GIVEN TASK ->
Reproduce the records from the line with "Segment every instance" to the line with "Returning a JSON", substituting "spleen" for "aorta" and leaving everything else unchanged. Omit the pictures from your answer.

*** SUPPLIED INFORMATION ***

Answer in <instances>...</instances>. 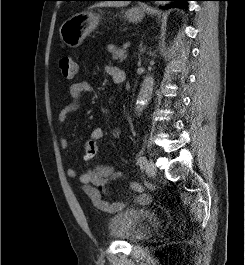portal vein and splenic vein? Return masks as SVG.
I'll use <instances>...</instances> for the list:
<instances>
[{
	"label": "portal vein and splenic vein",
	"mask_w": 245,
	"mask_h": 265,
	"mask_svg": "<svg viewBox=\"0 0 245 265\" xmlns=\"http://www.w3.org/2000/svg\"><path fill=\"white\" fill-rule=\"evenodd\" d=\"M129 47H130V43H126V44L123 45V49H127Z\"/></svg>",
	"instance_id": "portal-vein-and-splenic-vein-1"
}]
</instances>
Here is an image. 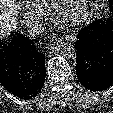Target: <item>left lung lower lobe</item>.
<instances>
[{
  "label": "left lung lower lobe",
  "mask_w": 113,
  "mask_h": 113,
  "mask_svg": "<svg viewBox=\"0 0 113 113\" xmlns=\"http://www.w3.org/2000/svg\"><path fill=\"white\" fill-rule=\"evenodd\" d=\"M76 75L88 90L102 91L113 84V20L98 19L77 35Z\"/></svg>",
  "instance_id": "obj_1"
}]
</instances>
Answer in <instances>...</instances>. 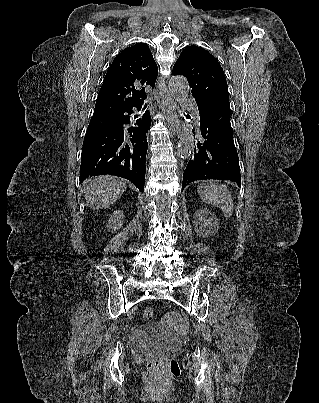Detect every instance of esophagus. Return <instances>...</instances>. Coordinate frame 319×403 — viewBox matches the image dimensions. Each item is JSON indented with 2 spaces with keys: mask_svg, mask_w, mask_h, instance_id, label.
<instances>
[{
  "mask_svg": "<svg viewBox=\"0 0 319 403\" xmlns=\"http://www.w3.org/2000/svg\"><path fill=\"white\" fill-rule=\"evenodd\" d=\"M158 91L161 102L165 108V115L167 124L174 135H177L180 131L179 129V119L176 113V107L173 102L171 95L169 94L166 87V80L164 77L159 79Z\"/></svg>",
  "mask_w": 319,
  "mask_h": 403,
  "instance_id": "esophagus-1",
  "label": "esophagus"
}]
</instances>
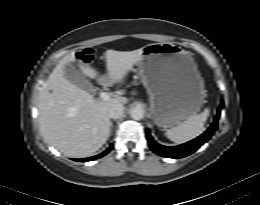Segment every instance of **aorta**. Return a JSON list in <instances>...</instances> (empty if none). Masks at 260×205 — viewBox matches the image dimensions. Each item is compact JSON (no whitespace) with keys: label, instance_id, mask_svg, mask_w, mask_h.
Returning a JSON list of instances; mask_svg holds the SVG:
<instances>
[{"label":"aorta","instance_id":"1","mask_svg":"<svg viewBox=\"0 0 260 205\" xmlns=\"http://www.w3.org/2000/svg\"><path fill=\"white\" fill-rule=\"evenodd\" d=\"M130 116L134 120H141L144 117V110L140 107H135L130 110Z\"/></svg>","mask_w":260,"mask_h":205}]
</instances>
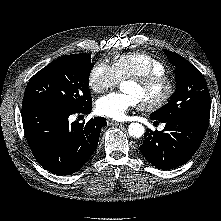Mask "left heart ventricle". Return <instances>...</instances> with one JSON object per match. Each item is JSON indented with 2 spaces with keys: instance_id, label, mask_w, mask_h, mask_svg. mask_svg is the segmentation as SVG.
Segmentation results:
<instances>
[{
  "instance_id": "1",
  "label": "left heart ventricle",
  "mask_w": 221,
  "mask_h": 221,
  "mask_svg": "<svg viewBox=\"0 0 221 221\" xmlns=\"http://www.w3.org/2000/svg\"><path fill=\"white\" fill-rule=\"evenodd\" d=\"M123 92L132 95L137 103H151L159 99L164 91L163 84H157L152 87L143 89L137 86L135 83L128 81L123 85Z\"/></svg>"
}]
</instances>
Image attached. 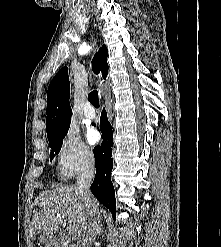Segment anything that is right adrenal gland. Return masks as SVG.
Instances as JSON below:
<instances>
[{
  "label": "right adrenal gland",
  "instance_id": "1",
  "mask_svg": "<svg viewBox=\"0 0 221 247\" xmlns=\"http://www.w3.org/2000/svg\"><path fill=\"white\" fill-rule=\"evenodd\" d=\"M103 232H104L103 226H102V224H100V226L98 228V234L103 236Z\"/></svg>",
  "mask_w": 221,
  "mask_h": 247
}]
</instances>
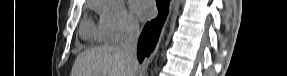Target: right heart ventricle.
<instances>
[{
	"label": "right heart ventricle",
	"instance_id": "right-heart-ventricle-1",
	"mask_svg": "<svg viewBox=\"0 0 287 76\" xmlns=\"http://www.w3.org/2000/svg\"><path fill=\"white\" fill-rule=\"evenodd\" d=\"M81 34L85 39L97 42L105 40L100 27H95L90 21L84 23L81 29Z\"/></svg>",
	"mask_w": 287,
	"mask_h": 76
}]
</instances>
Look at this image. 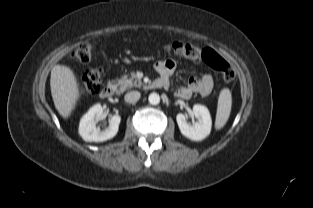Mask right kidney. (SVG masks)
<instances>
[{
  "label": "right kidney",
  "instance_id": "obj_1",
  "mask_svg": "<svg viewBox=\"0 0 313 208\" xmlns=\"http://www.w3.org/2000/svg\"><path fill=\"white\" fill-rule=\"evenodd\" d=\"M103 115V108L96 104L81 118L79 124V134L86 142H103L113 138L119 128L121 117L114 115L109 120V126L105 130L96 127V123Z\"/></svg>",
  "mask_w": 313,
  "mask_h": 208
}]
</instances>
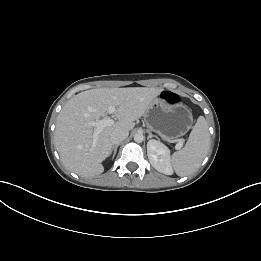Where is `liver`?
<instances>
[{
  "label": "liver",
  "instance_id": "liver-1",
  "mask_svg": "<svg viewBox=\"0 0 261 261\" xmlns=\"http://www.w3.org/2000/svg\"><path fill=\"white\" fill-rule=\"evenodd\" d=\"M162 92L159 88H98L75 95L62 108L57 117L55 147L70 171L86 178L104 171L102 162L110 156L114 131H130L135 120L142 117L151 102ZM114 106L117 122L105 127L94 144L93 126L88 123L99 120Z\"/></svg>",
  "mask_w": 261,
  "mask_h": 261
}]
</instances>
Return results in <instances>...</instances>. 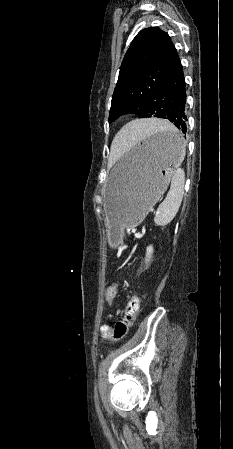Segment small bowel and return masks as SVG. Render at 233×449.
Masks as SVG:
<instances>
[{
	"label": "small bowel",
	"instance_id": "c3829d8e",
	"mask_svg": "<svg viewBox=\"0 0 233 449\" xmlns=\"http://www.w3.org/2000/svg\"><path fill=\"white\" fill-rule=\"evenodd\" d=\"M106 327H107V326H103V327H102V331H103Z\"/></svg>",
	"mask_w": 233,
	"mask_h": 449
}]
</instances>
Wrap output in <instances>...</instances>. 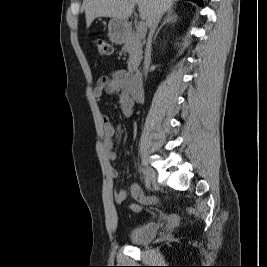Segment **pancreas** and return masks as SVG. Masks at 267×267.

***

REPLY TO THE EXERCISE ->
Segment every instance of **spleen**. Return a JSON list in <instances>...</instances> (empty if none). Masks at 260×205 — viewBox matches the image dimensions. Each item is compact JSON (no whitespace) with keys: label, instance_id, mask_svg, mask_w, mask_h.
Returning a JSON list of instances; mask_svg holds the SVG:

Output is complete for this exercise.